Moreover, neutral tones also have the function of distinguishing lexical meaning (e.g.,
dong1xi1 ‘east and west’ vs. dong1xi0 ‘thing’). According to Chao, the name “neutral tone” is given because the original tonal range is “flattened to practically zero” (p.44),
and the pitch height of the neutral tone syllable actually depends on the tone of its
previous syllable. As opposed to contrastive stress, neutral tone syllables are relatively
short in duration. Additionally, other identified acoustic features include low intensity,
vowel centralization, and consonant weakening, as mentioned by Chao and in other
researchers (e.g., Shi, 1994). As for normal stress, by Chao’s definition, syllables that
have neither contrastive stress nor weak stress belong to this category.

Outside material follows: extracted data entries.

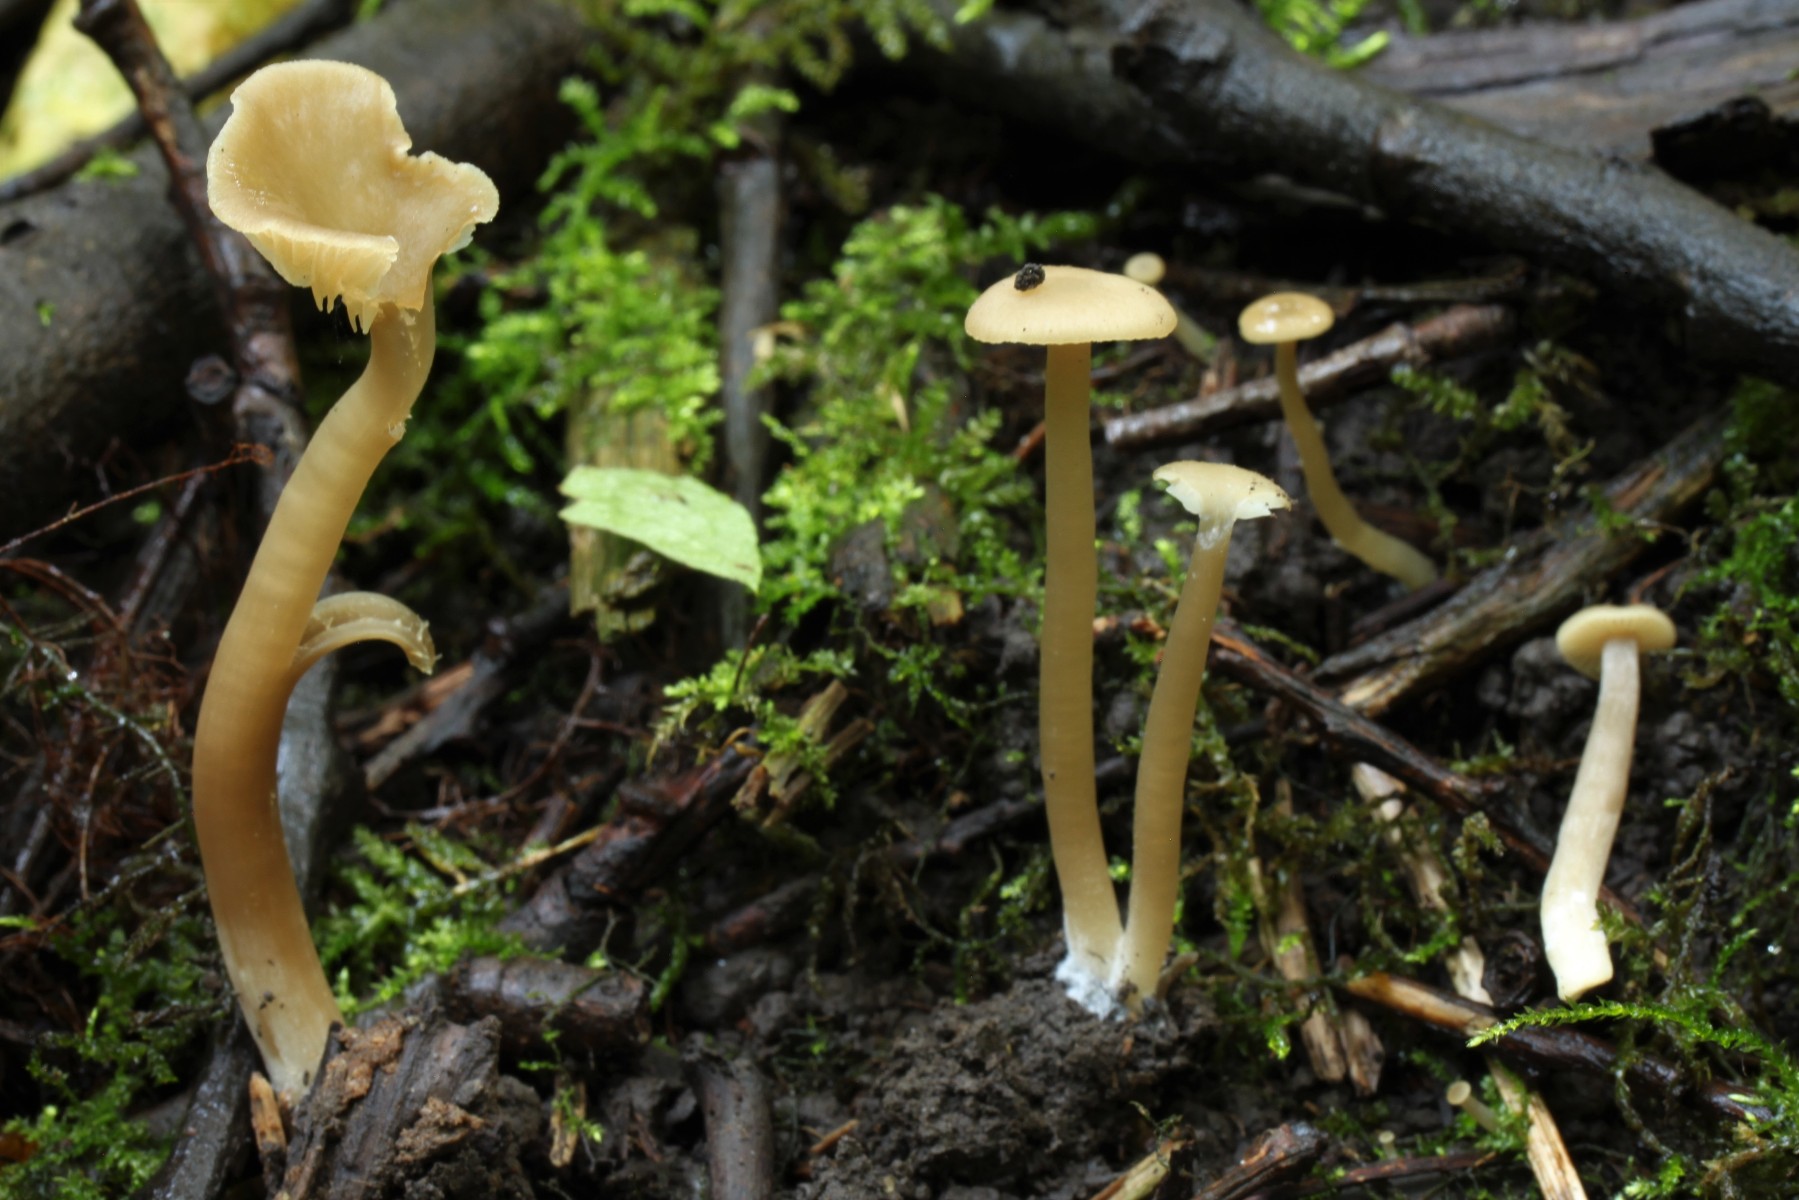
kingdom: Fungi
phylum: Basidiomycota
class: Agaricomycetes
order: Agaricales
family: Entolomataceae
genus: Entoloma
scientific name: Entoloma politum
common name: poleret rødblad
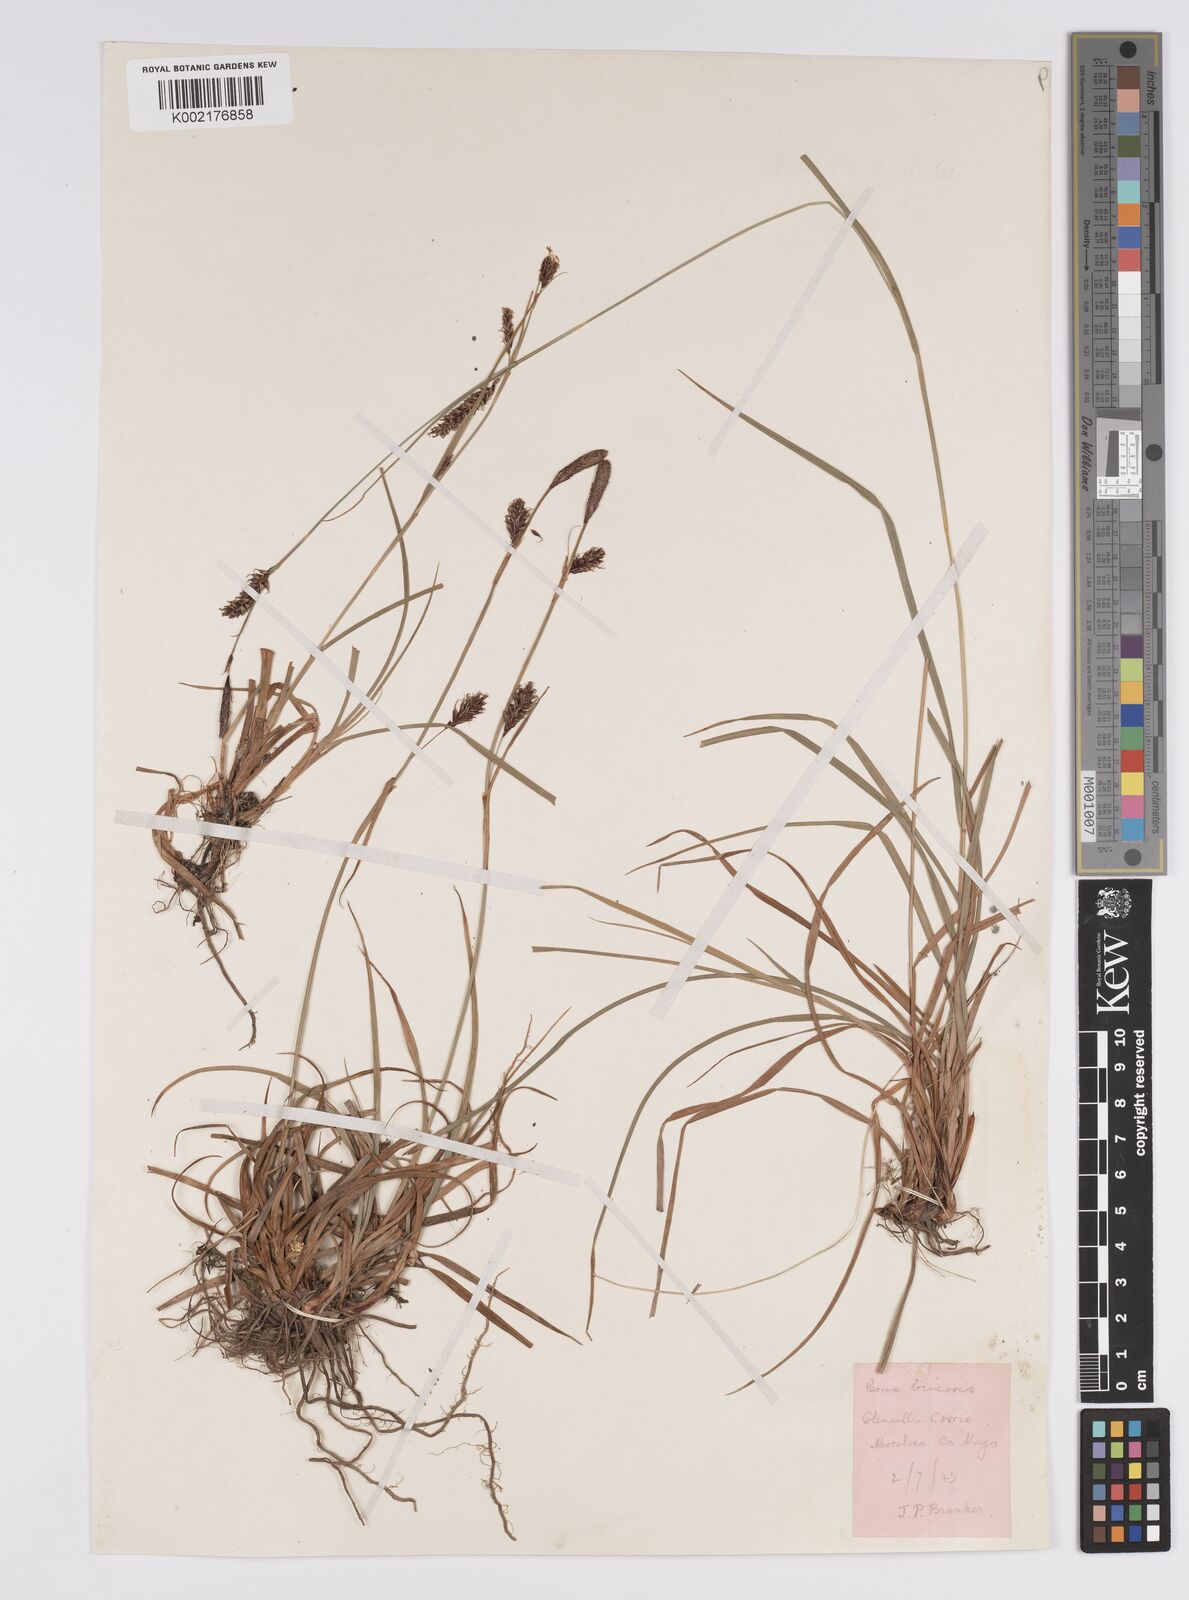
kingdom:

In addition to the three stratifications of stress, Chao (1968) further stated that
stress in Mandarin is manifested primarily by pitch range enlargement and duration
lengthening, and only secondarily by loudness. Later studies took Chao’s idea and
conducted a number of experiments to testify his observations. For example, in his
acoustic study on sentence stress in Mandarin, Jin (1996) found that pitch and duration
are truly the two most relevant correlates of sentence stress, with pitch ranked even
higher than duration. The systemization of stress levels is found in Pan-Mandarin ToBI,
developed by Peng, et al. (2007). Four levels of stress are identified. These four levels
and the corresponding depictions are shown in Table 2.2.
Table 2.2 Relative levels of stress in Pan-Mandarin ToBI (Peng, et al., 2007).
Stress Description
S0 syllable with lexical neutral tone
S1 syllable that has lost its lexical tonal specification (e.g., in a weakly-stressed position)
S2 syllable with substantial tone reduction (e.g. undershooting of tonal target with duration reduction)
S3 syllables with fully realized lexical tone
As can be seen, the stratification of stress in Pan-Mandarin ToBI is actually similar
to that of Chao’s (1968), except for dividing weak stress into two levels (S0 and S1),
depending on whether the syllable is lexically specified as a neutral tone syllable. In
addition, it is obvious that tonal realizations are taken as the sole criterion for
identifying stress in Pan-Mandarin ToBI. Nonetheless, it should be noted that there are
studies indicating that although pitch is an important cue for stress, it is not a necessary
cue. For instance, Shen (1993) utilized natural speech and modified the acoustic
parameters in order to see whether stress perception is harmed in lack of the F0 cue.
Results of perceptual experiments showed that without F0 information, listeners are still
able to identify stress locations. In this regard, it was concluded by Shen that in
Mandarin, no one cue is indispensable; instead, stress prominence is marked by the
integration of all relevant correlates.